◆ Page extract:
— Start —

The Antikaroshi - Crushed Neocons
Exile on Mainstream Records
Post Rock/Hardcore
9 songs (1:13:45)
Release year: 2009
Exile on Mainstream Records
Reviewed by Goat

As you might have guessed from the title, The Antikaroshi really didn’t appreciate the eight years of the Bush dominion. Hailing from Potsdown, Germany, the three-piece here present their debut album, an album that has taken me quite a few listens to get to grips with. In fact, I nearly wrote a negative review, complaining about how a record label of solid quality in the Experimental Rock world like Exile On Mainstream could release something as downright offensive, but I listened a bit more, and discovered that in many ways The Antikaroshi are a great band. Taking the traditional Noise Rock power trio, the band add a variety of little influences to the mix, from Jazz to Electronica, but never being obvious about it.

In many ways this is a collection of jams rather than songs. All groove a hypnotic path through Post-Rock territory without being at all afraid to rock out a little. Some are more psychedelic than others – Cruiserwait starts out like Space Rock before turning into a varied Post-Hardcore anthem. It’s hard to pin Crushed Neocons down at all, since each track takes a different style on, and by the time you’ve reached album finale Prsndcns, a twenty-three minute remix, chances are that you’re either completely drained and ready to switch it off, or that you’ve not been listening properly. And truthfully in some ways this album does work better if you’re not paying full attention, but instead have it as background music, recognising only the changing textures and atmospheres. It is hard to get into moments like the quirky and seemingly repetitive Baskerville, even with its shift towards the end into what appears to be a strange mixture of Indie and Queens Of The Stone Age. Another reason the band lost points are the vocals; typical shouty-singing post-punk fare. Granted, they’re used infrequently but can get just a bit annoying when you’d rather hear talented musicianship…

The trick is to keep listening. Fine, every so often the band does make a dreadful step into Indie Rock territory, but a moment later you get a wonderful song like Thin Line, a Proggy little eight-minuter that goes through more time changes than most bands do in an album and dips into beautiful ambience towards the end. The majority of the songs are as good, to be fair, opener Downtown slipping and sliding all over the place, even touching upon Meshuggah near the end as the riffs turn polyrhymic. Fistful openly and without shame touches on the Jazzy, especially with the excellent drumming, and the track rocks a little more than most on the album.

— End —

◆ Material provided:

— Start —

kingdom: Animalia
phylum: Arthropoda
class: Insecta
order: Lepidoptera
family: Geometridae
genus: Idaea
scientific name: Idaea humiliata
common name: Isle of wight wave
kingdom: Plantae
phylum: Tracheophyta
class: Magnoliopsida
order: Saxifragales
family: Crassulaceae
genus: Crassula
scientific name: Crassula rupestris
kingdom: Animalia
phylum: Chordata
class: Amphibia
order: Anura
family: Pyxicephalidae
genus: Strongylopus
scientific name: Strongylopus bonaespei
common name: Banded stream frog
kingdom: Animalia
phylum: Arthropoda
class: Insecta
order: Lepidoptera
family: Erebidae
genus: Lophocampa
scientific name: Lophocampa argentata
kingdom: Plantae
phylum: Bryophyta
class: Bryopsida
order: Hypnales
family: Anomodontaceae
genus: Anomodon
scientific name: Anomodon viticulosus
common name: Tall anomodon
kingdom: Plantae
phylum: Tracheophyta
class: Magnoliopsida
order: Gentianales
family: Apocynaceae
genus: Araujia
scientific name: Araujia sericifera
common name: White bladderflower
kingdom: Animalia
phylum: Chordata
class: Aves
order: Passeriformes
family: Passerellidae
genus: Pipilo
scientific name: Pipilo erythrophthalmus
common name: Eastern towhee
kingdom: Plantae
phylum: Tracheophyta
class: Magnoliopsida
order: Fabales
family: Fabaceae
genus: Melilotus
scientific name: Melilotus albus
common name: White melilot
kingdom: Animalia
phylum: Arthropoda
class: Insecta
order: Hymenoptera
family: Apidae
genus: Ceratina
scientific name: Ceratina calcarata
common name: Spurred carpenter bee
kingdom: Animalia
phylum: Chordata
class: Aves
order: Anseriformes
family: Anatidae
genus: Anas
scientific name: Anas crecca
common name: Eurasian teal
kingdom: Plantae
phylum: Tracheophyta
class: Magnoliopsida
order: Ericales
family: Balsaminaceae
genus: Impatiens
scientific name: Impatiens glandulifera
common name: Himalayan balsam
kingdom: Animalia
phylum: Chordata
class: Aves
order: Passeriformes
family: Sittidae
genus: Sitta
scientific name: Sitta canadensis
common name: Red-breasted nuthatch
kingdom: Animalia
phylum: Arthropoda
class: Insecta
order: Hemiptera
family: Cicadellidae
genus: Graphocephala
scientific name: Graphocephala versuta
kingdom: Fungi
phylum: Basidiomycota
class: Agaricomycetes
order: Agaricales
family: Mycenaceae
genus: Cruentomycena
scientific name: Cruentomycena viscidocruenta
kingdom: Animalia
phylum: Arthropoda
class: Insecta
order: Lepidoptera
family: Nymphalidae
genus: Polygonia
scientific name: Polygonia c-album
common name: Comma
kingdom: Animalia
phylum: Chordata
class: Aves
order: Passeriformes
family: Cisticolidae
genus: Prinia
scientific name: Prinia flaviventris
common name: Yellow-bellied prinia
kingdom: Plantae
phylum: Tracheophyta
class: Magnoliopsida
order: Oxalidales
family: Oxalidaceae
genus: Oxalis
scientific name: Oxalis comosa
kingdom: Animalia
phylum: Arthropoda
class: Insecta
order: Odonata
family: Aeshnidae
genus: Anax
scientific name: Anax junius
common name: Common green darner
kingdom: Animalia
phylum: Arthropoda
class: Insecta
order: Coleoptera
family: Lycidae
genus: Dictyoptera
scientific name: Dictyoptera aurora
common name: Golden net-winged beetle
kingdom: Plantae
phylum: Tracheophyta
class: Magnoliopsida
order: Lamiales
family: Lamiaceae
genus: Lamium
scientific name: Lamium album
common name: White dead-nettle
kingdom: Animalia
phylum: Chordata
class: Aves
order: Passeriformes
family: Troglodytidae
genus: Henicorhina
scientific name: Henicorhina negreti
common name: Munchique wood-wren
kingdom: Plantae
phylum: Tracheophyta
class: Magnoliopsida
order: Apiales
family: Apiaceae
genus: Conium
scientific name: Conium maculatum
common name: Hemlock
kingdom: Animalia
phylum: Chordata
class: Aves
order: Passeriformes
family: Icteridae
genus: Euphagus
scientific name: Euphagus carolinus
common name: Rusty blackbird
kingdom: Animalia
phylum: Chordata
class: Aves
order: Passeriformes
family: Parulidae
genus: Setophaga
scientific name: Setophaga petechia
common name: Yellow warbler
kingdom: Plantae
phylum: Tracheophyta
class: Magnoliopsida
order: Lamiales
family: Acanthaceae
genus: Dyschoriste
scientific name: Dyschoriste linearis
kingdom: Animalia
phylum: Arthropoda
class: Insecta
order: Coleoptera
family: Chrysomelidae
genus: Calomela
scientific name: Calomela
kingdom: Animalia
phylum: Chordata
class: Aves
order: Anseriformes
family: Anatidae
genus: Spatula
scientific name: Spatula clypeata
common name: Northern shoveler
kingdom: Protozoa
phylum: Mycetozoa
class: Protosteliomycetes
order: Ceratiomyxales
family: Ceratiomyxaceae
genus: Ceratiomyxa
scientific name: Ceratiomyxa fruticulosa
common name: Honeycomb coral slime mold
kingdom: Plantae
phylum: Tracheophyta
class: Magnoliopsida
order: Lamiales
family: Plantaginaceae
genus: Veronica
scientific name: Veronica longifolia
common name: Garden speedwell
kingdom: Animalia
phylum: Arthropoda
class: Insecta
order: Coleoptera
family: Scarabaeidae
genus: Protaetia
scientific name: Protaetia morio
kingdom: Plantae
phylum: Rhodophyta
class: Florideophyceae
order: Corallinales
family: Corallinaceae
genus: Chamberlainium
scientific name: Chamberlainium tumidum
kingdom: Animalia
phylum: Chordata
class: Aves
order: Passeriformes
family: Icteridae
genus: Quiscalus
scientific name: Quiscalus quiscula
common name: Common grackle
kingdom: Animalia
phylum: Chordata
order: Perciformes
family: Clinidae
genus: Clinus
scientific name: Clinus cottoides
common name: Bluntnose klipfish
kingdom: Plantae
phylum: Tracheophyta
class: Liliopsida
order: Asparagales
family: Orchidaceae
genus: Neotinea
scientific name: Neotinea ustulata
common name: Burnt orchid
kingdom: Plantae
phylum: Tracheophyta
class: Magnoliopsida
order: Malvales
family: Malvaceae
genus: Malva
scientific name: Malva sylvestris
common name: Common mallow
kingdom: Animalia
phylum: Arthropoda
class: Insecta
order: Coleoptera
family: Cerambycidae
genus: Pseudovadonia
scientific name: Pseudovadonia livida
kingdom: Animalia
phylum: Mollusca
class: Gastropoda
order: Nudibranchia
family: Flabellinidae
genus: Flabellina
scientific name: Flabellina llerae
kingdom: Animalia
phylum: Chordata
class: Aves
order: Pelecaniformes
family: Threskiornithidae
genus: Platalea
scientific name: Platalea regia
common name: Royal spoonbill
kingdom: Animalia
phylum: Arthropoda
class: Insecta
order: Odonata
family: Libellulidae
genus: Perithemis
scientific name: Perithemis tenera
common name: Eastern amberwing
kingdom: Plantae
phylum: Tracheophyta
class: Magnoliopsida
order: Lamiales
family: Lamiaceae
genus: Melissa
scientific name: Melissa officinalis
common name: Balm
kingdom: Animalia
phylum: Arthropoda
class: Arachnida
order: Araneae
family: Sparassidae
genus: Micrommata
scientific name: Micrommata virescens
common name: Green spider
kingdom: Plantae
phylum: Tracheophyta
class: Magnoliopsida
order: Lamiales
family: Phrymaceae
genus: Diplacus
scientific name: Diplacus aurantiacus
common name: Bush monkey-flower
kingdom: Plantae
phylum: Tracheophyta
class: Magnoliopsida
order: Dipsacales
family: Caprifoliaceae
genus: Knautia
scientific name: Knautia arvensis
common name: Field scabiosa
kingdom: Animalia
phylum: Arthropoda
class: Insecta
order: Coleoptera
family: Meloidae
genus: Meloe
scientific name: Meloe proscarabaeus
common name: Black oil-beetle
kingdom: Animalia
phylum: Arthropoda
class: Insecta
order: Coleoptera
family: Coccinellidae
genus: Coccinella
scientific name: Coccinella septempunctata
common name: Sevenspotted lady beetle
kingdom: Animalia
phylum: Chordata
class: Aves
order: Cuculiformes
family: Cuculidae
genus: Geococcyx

— End —

◆ What the task asks:
Answer these from the album review above:
(a) What town and country does the band come from?
(b) What is the album's final track, and how long is it?
(c) Which song is described as a Proggy eight-minuter?

◆ Solution to this problem:
(a) Potsdown, Germany.
(b) Prsndcns, a twenty-three minute remix.
(c) Thin Line.